YOUR INSTRUCTIONS
Leaving out every picture, retype the lines below from the top through the one that contains "20: (661, 320, 2.49)".

Dataset entries
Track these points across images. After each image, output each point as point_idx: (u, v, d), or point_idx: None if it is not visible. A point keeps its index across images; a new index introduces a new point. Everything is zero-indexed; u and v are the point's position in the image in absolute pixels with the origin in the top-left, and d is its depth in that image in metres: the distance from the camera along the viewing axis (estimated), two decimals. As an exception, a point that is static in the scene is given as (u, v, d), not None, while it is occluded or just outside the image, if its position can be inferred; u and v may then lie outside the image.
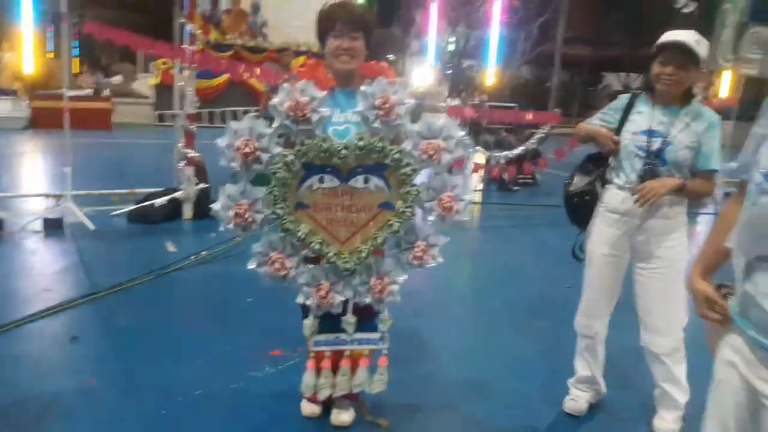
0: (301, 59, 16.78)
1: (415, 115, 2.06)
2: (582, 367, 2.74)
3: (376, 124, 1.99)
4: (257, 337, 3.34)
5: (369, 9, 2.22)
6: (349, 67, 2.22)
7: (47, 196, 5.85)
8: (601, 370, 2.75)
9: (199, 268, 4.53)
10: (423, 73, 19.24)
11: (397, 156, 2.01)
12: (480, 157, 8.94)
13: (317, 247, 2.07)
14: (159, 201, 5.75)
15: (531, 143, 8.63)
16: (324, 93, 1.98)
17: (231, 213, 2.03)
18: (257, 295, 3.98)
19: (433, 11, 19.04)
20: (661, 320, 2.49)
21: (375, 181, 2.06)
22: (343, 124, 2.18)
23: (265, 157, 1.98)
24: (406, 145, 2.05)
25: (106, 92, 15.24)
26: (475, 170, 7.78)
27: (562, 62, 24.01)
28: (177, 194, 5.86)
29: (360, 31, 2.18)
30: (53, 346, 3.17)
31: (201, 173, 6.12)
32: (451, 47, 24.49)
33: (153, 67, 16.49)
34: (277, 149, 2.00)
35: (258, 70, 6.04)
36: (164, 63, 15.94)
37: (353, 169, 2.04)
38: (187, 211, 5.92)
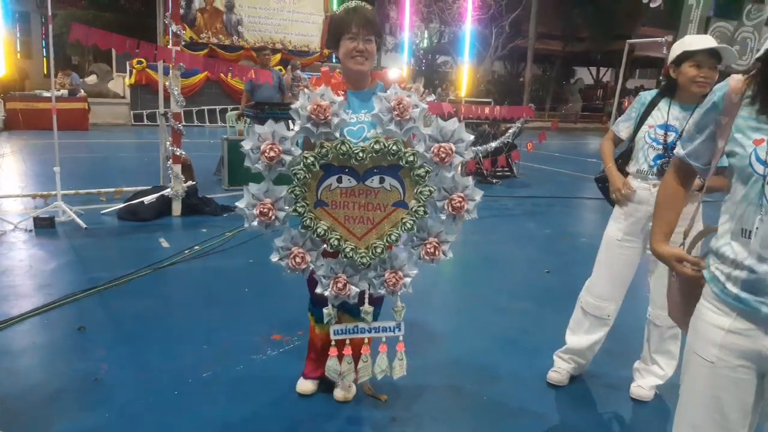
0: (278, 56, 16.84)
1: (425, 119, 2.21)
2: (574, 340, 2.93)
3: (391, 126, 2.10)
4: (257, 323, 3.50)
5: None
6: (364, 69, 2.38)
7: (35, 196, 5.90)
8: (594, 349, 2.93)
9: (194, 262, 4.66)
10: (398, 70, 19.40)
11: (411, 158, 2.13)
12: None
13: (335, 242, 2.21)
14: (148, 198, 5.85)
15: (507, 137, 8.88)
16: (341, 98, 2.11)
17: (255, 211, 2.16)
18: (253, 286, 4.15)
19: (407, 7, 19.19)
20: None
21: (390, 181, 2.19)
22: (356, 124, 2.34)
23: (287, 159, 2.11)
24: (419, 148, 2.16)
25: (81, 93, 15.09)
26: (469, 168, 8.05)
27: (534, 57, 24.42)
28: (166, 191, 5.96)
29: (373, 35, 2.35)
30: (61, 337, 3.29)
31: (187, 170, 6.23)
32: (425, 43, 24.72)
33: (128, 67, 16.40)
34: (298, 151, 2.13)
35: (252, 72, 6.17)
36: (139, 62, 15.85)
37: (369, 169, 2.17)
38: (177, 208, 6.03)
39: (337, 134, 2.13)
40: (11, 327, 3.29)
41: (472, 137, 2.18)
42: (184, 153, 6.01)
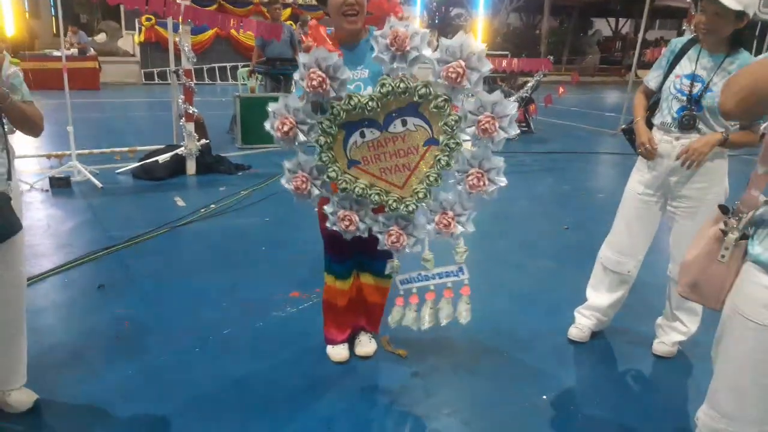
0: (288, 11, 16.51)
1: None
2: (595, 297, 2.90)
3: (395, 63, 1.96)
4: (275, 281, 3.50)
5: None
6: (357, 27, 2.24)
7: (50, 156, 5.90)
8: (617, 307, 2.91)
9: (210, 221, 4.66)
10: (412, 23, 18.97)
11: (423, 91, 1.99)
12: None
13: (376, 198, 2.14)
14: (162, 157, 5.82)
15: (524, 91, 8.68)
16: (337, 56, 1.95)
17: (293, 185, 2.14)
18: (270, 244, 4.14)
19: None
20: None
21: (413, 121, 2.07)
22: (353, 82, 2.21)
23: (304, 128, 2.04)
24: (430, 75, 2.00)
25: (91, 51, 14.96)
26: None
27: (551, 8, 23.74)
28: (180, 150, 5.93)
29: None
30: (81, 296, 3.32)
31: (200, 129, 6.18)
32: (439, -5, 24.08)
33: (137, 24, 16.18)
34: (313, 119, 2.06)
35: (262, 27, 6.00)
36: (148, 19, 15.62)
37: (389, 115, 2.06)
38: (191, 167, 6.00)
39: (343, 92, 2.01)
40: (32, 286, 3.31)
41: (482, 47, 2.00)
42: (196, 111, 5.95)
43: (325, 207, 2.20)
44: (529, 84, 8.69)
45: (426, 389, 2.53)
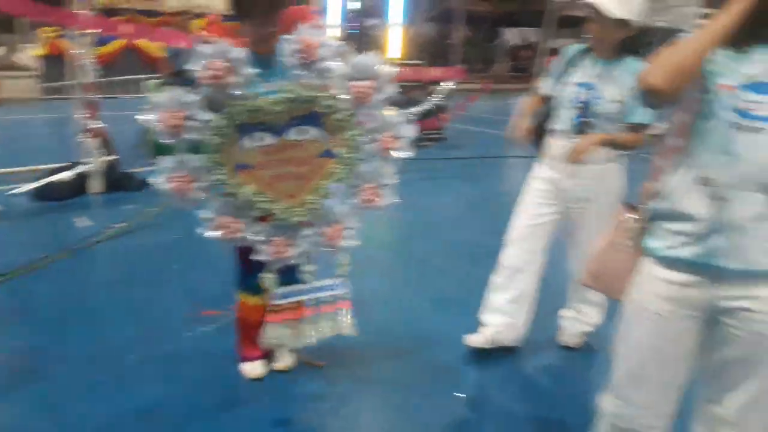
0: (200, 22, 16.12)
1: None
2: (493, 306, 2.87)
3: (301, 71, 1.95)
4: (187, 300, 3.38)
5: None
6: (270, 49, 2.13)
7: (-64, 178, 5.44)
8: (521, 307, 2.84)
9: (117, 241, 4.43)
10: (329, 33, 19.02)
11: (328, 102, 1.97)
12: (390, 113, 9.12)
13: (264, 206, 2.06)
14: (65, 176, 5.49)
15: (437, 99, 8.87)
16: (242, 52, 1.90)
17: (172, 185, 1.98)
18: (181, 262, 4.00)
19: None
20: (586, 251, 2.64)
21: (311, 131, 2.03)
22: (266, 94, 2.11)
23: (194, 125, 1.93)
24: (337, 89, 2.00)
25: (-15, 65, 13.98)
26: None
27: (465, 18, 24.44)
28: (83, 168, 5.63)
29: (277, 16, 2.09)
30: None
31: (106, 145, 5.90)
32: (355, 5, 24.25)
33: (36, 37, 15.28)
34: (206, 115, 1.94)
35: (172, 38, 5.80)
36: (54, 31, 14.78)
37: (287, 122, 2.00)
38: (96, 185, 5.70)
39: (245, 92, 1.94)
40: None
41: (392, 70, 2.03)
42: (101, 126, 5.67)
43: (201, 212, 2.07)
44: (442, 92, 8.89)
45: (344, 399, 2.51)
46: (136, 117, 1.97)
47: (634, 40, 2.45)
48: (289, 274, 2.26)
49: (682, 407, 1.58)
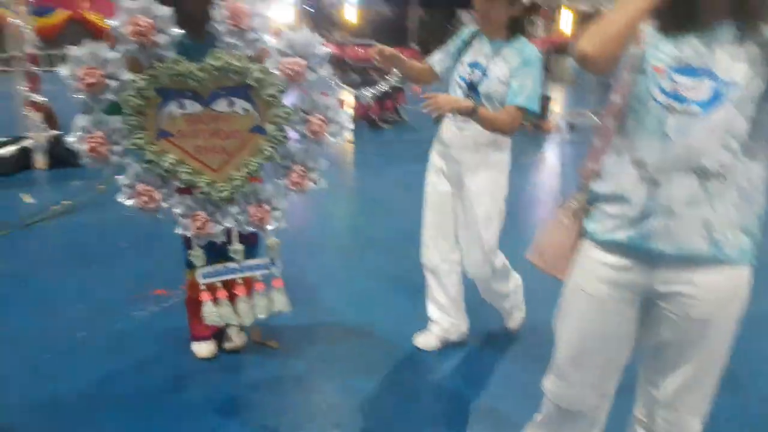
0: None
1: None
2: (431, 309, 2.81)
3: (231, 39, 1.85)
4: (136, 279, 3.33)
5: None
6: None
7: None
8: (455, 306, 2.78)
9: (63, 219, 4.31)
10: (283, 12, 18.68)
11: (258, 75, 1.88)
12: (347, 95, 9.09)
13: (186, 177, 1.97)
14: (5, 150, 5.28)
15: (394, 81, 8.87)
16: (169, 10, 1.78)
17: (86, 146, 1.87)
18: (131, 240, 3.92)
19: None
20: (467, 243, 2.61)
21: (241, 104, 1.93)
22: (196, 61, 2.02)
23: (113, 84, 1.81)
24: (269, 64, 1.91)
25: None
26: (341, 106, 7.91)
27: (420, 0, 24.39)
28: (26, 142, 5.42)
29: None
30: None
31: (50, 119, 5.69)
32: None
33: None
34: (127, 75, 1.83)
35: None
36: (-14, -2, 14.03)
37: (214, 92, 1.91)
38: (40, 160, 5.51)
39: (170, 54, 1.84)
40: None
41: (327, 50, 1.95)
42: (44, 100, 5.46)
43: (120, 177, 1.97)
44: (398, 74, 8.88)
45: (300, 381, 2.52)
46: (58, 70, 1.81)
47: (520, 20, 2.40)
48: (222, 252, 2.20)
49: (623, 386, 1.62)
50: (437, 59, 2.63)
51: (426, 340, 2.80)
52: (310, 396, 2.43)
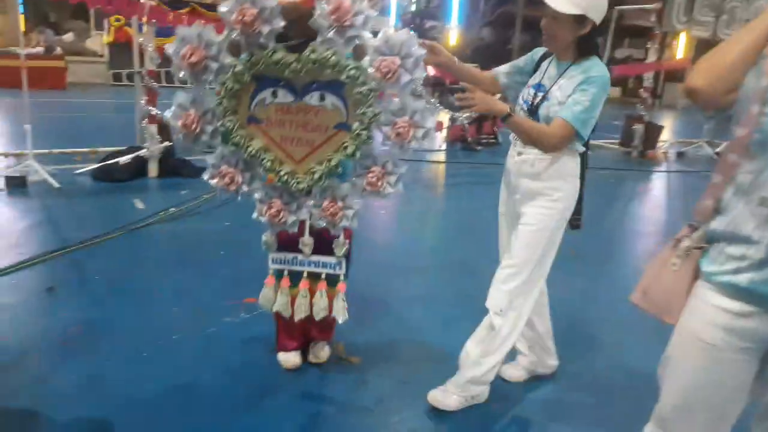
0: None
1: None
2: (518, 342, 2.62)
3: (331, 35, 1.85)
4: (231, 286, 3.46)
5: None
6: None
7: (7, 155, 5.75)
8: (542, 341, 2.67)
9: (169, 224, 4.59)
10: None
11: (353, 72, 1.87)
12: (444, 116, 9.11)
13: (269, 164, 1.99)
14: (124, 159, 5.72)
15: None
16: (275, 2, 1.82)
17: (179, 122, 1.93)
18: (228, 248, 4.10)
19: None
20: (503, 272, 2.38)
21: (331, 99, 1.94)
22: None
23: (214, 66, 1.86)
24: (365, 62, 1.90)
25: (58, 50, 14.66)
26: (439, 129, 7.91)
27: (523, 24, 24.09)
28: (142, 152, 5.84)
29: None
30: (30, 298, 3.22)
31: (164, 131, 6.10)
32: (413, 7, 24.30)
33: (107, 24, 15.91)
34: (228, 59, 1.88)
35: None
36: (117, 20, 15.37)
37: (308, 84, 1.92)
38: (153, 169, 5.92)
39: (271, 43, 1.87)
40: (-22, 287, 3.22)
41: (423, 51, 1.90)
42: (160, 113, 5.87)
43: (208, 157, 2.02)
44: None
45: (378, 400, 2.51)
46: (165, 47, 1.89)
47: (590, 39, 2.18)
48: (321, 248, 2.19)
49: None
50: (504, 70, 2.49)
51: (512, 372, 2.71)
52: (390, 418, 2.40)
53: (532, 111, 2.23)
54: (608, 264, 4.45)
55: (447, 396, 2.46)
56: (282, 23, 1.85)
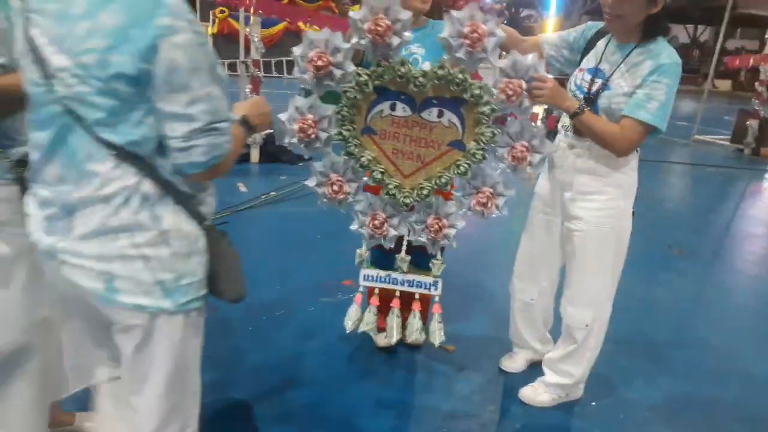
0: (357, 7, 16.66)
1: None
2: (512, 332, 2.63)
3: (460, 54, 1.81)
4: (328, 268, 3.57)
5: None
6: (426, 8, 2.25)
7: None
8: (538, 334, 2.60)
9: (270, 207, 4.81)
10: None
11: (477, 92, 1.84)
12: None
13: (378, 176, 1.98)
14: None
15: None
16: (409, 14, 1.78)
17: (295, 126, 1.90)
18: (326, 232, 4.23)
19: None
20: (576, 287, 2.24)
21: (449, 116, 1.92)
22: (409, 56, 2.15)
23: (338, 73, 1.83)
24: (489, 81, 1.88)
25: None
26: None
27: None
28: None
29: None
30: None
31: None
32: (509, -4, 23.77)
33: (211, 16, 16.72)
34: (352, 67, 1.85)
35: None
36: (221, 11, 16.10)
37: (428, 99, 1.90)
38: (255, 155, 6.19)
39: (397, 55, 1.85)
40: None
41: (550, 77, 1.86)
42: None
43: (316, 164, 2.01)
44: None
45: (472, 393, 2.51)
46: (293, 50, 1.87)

ANSWER SPACE
Track these points across images. After each image, output each point as point_idx: (u, v, d), or point_idx: None if it is not visible. A point keeps its index across images; a new index introduces a new point. Everything is zero-indexed; u and v are the point's position in the image in absolute pixels with the origin in the top-left, and d is its depth in that image in metres: the distance from the camera along the viewing axis (estimated), two decimals. As an exception, a point that is static in the scene is given as (u, v, d), not None, while it is occluded or just outside the image, if its position can be inferred; u and v may then lie outside the image.
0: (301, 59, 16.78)
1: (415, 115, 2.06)
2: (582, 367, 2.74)
3: (376, 124, 1.99)
4: (257, 337, 3.34)
5: (369, 9, 2.22)
6: (349, 67, 2.22)
7: (47, 196, 5.85)
8: (601, 370, 2.75)
9: (199, 268, 4.53)
10: (423, 73, 19.24)
11: (397, 156, 2.01)
12: (480, 157, 8.94)
13: (317, 247, 2.07)
14: (159, 201, 5.75)
15: (531, 143, 8.63)
16: (324, 93, 1.98)
17: (231, 213, 2.03)
18: (257, 295, 3.98)
19: (433, 11, 19.04)
20: (661, 320, 2.49)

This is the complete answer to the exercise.